NCT number NCT00000573
Other study ID # 211
Secondary ID R01HL033269
Status Completed
Phase Phase 2
First received October 27, 1999
Last updated May 12, 2016
Start date January 1990
Est. completion date November 2005

Study information

Verified date April 2002
Source National Heart, Lung, and Blood Institute (NHLBI)
Contact n/a
Is FDA regulated No
Health authority United States: Federal Government
Study type Interventional

Clinical Trial Summary

To determine if enteral nutrition support (ENS) restores normal body weight and improves muscle strength, exercise performance, sensation of dyspnea, and quality of life in malnourished patients with chronic obstructive pulmonary disease.


Description:

BACKGROUND:

Chronic obstructive pulmonary disease is a major health problem and a leading cause for hospital admission in the United States. A severe form of chronic obstructive pulmonary disease that is accompanied by weight loss is commonly referred to as pulmonary cachexia. Studies in the 1960s demonstrated associations in chronic obstructive pulmonary disease patients between weight loss, low FEV1, and early mortality.
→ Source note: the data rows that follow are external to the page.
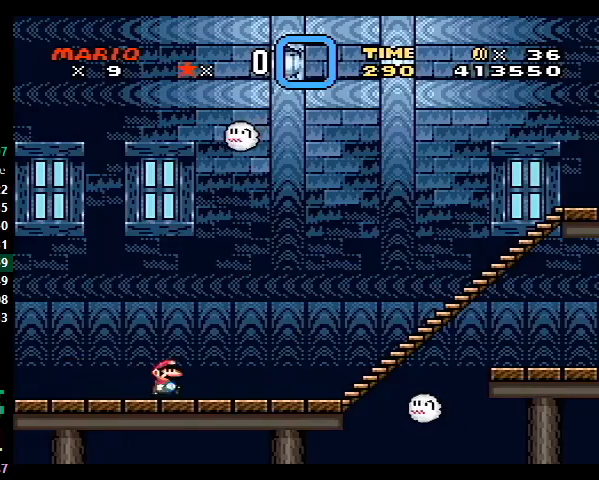
{"buttons": ["X", "DPAD_RIGHT"], "events": []}
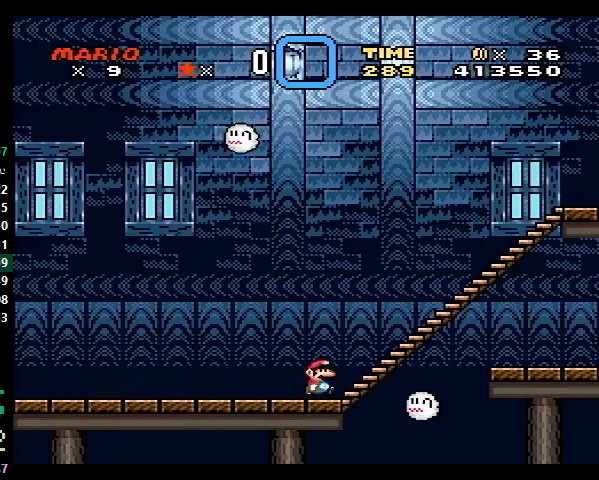
{"buttons": ["A", "X", "DPAD_RIGHT"], "events": [[100, "A", "down"], [167, "A", "up"], [467, "A", "down"]]}
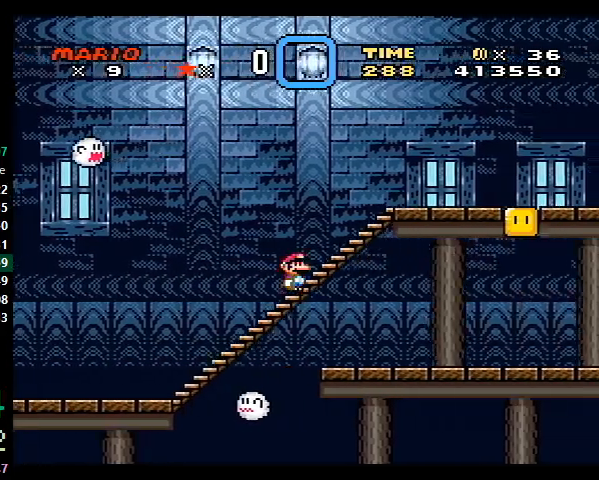
{"buttons": ["X", "DPAD_RIGHT"], "events": [[67, "A", "up"]]}
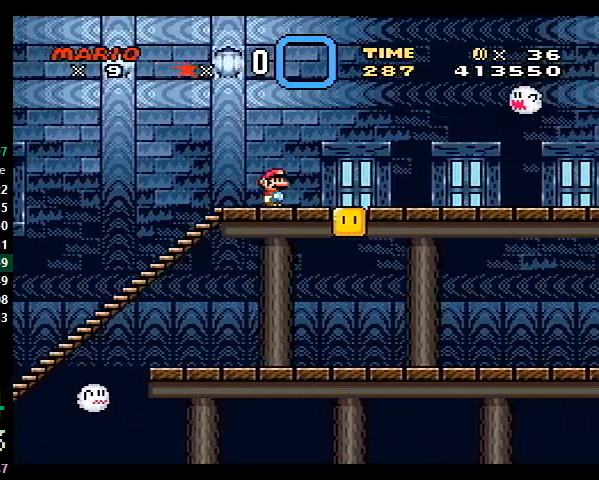
{"buttons": ["A", "X", "DPAD_LEFT"], "events": [[433, "A", "down"], [433, "DPAD_UP", "down"], [467, "DPAD_LEFT", "down"], [467, "DPAD_RIGHT", "up"], [467, "DPAD_UP", "up"]]}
This observation was strengthened by a retrospective analysis of the Intermittent Positive Pressure Breathing Trial data that suggested malnutrition was an independent predictor of outcome in men with chronic obstructive pulmonary disease. The underlying basis relating malnutrition to adverse outcome in chronic obstructive pulmonary disease was unknown, although there was a large body of information indicating that pulmonary cachexia was associated with respiratory muscle atrophy, myofibrillar substrate depletion, and impaired skeletal and respiratory muscle function. The primary question was whether the nutrition-related functional deficits observed in underweight patients could be reversed.
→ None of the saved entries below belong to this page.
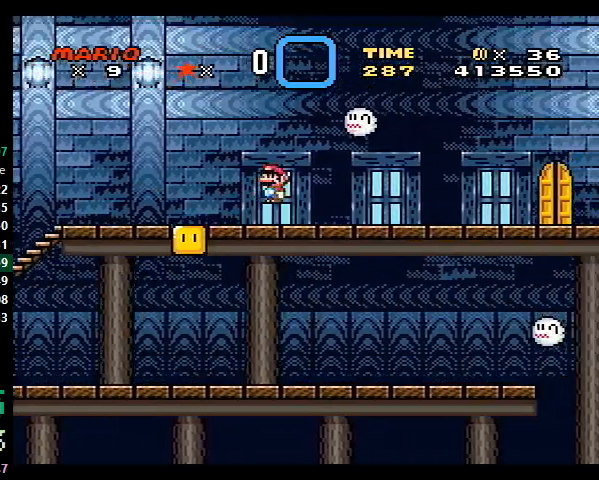
{"buttons": ["A", "X", "DPAD_LEFT"], "events": [[133, "DPAD_UP", "down"], [167, "DPAD_LEFT", "up"], [167, "DPAD_RIGHT", "down"], [167, "DPAD_UP", "up"], [400, "DPAD_UP", "down"], [433, "DPAD_RIGHT", "up"], [433, "DPAD_UP", "up"], [500, "DPAD_LEFT", "down"]]}
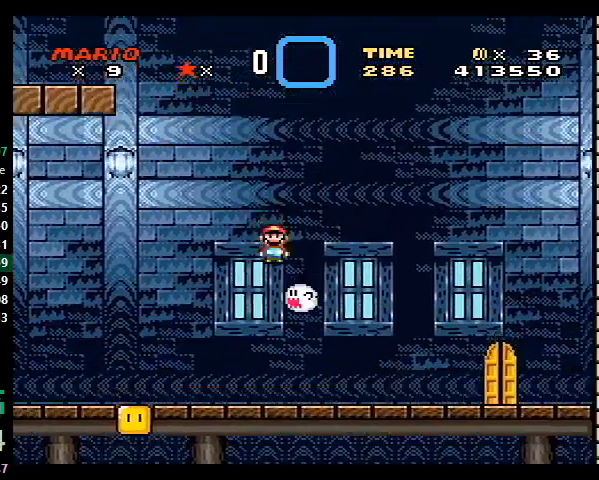
{"buttons": ["A", "X", "DPAD_RIGHT"], "events": [[400, "DPAD_LEFT", "up"], [467, "DPAD_RIGHT", "down"]]}
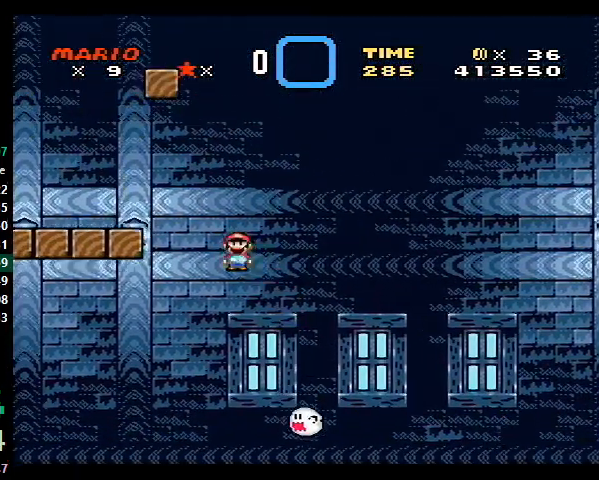
{"buttons": ["A", "X", "DPAD_LEFT"], "events": [[200, "DPAD_RIGHT", "up"], [367, "DPAD_LEFT", "down"]]}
The first three years of the study supported a pilot project of oral nutrition therapy in malnourished chronic obstructive pulmonary disease patients.

DESIGN NARRATIVE:

All subjects underwent intubation during the initial testing interval and subsequently underwent dietary counseling and oral nutritional supplement during a two-month stabilization phase. Subjects who demonstrated adequate weight gain defined as achievement of more than 90 percent of ideal body weight or who were unable to tolerate intubation were eliminated from further investigation. Eligible subjects were randomized to either ENS or to dietary counseling only. Subjects randomized to ENS received enteral supplementation with Osmolite delivered by continuous infusion pump. Feedings were continuous or nocturnal for sixteen weeks in order to deliver a caloric intake of 1.7 times the resting energy value. Following the intervention phase, all subjects were maintained on dietary counseling on a monthly basis with oral nutritional supplements. Outcome variables were measured before and after the stabilization phase, at eight and sixteen weeks during the intervention phase, and at eight and sixteen weeks during the post-intervention phase. The primary outcome variable was muscle strength and its effect on exercise performance, dyspnea, and quality of life. Secondary outcome variables included morbidity and mortality. The grant was extended through November 1995 for data analysis.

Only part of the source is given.